A capital gains tax cut-part of Congress' proposed balanced budget deal-may have a big impact on the way mergers and acquisitions are structured, one analyst says, but he finds few allies among his colleagues.

As Stephen Blum, a partner in KPMG Peat Marwick's corporate finance group, sees it, "the proposed capital gains and estate tax cuts being considered in the current budget negotiations will stimulate certain kinds of mergers and acquisitions and change the way many business deals are made."

Notably, sellers would want cash, he said.

"The mergers and acquisitions marketplace has been dominated by large stock swaps," Mr. Blum said in an interview. "Companies with racy stock price multiples prefer to use their own shares to make acquisitions."

But a lower tax rate would encourage more cash transactions, and that could accelerate an already raging consolidation trend in the banking industry, he said.

The key advantage of stock swaps, said Mr. Blum, is that they are tax- free. But with a capital gains tax reduction, "deals would be more attractive in cash."

He said that means cash-rich banks with balance sheet liquidity would have the advantage in the coming economic environment.

Smaller banks with concentrated ownership would be the most likely to go for cash deals.

He also said that acquisition prices would tend to fall as sellers net more after taxes.

Other banking industry observers, however, could not agree less. Tax policy's effect would be "minimal," not a "watershed event," one said.

Ronald H. Janis, a partner in Pitney, Hardin, Kipp & Szuch, a Morristown, N.J. law firm, has handled a number of banking deals.

He said: "There are too many factors influencing the form of transactions to say the capital gains rate will have any determinative effect."

A tax break would be more likely to affect behavior after the fact, with individual investors more likely to sell shares to diversify their holdings, he said.

Anyway, he asked: "What are you going to do with the money? Put it in CD's?"

Stewart Boswell, senior vice president in NationsBank Corp.'s mergers and acquisitions group, said, "Consolidation is under way and will continue at an accelerated pace with or without a capital gains tax cut."

He noted that tax policy rarely affects strategic business decisions. "It's minimal as opposed to being a watershed event," said Mr. Boswell.
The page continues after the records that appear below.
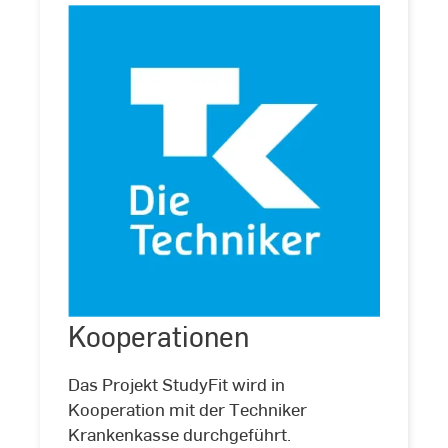
Kooperationen
Kooperationen
©
Techniker
Krankenkasse
Das Projekt StudyFit wird in
Kooperation mit der Techniker
Krankenkasse durchgeführt.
The action will be much more significant for privately held companies, he said.

Michael T. Mayes, financial institutions group head at Advest Inc., said the debate in Congress is "having no effect or impact whatsoever on mergers and acquisitions between and among the community banks."

Moderating his position a tad, he added, a tax-rate cut "may slightly encourage some sellers to take cash for all or some part of the consideration because the cash would be a little more valuable with the change."
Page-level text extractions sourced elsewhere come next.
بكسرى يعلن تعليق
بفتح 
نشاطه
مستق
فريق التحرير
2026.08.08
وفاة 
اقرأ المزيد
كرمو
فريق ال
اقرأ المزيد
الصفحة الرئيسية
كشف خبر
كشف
Even so, he said, "many selling shareholders in community banks are seeking more attractive stock of another bank. The deal is totally tax free, and it allows them to make even further gains if and when that company is acquired."

"People are motivated for other reasons to look at M&A transactions," said Eric van Nispen, senior vice president of Ryan, Beck & Co., West Orange, N.J.
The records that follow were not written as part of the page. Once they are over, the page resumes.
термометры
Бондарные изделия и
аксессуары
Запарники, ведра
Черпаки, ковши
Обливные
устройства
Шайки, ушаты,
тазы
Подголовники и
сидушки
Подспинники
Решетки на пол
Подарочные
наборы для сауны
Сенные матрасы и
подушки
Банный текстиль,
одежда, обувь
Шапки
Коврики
"Fundamentally, the forces driving mergers have more to do with the capitalization of the banking industry than anything else," he said. But he acknowledged that a capital gains cut would be "helpful."

Mr. van Nispen noted that a deal could be done partly in cash and still be tax-free, so long as the amount doesn't exceed a threshold.

"The trend in banking has been toward less stock and more cash used in acquisitions, particularly the smaller deals," he said.

"That doesn't necessarily make the transaction taxable, as long as the recipient gets enough stock in the transaction to meet certain tax tests."

Observers agreed with Mr. Blum that a likely side effect of a capital gains reduction would be the sale, as opposed to spinoff, of noncore businesses.

Mr. Boswell of NationsBank said the banking industry has become very diversified. "Disposing of noncore assets in the most tax efficient manner will be important.

The ability to sell for cash and have a lower tax hit is clearly important and of interest to the industry."